Santana 37

Development
- Designer: Gary Mull
- Location: United States
- Year: 1969
- No. built: 21
- Builder: W. D. Schock Corporation
- Name: Santana 37

Boat
- Displacement: 15,000 lb (6,804 kg)
- Draft: 5.58 ft (1.70 m)

Hull
- Type: Monohull
- Construction: Fiberglass
- LOA: 37.67 ft (11.48 m)
- LWL: 30.00 ft (9.14 m)
- Beam: 11.67 ft (3.56 m)

Hull appendages
- Keel: fin keel
- Ballast: 6,600 lb (2,994 kg)
- Rudder: internally-mounted spade-type rudder

Rig
- General: Masthead sloop
- I foretriangle height: 47.30 ft (14.42 m)
- J foretriangle base: 15.63 ft (4.76 m)
- P mainsail luff: 39.50 ft (12.04 m)
- E mainsail foot: 15.60 ft (4.75 m)

Sails
- Mainsail area: 308.10 sq ft (28.623 m^{2})
- Jib/genoa area: 369.65 sq ft (34.342 m^{2})
- Total sail area: 677.75 sq ft (62.965 m^{2})

Racing
- PHRF: 135 (average, TR model)

= Santana 37 =

Sailboat class

The Santana 37 is an American sailboat, that was designed by Gary Mull and first built in 1969. The design is out of production.

==Production==
The boat was built by W. D. Schock Corporation in the United States, who completed 21 examples between 1969 and 1972.

==Design==
The Santana 37 is a small recreational keelboat, built predominantly of fiberglass, with wood trim.
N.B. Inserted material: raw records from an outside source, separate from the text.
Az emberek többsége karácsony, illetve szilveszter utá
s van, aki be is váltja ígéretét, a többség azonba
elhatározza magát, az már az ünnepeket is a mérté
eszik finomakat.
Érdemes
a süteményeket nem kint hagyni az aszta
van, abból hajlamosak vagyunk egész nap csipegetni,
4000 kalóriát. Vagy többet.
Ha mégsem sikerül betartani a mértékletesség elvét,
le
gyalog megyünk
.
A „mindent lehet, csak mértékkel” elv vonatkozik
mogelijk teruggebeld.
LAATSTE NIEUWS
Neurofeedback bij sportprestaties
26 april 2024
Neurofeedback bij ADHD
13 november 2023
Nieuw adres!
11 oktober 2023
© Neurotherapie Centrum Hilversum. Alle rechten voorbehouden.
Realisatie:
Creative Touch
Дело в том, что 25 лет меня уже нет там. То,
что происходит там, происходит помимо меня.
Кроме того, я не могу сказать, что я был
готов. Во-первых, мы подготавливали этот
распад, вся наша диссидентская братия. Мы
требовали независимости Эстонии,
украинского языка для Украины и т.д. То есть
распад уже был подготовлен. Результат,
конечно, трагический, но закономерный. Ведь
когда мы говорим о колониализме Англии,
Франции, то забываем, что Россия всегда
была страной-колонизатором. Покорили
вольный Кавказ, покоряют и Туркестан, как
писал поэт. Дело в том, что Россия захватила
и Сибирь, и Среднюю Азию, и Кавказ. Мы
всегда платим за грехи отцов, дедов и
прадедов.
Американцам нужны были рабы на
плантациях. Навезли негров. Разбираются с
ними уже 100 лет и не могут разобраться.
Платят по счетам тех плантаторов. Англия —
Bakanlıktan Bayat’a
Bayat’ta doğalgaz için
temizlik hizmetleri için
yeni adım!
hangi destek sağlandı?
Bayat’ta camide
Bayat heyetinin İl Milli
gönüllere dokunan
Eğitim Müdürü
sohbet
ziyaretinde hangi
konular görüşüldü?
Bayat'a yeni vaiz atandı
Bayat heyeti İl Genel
It has a fractional sloop masthead sloop rig, an internally-mounted spade-type/transom-hung rudder and a fixed fin keel. It displaces 15000 lb and carries 6600 lb of ballast. The boat has a draft of 5.58 ft with the standard keel.

It has a hull speed of 7.34 kn.

==Variants==
- Sanatana 37
Standard model.
- Sanatana 37 T or TR
Model with a taller rig by about 2.7 ft. This model has a PHRF racing average handicap of 135 with a high of 132 and low of 138.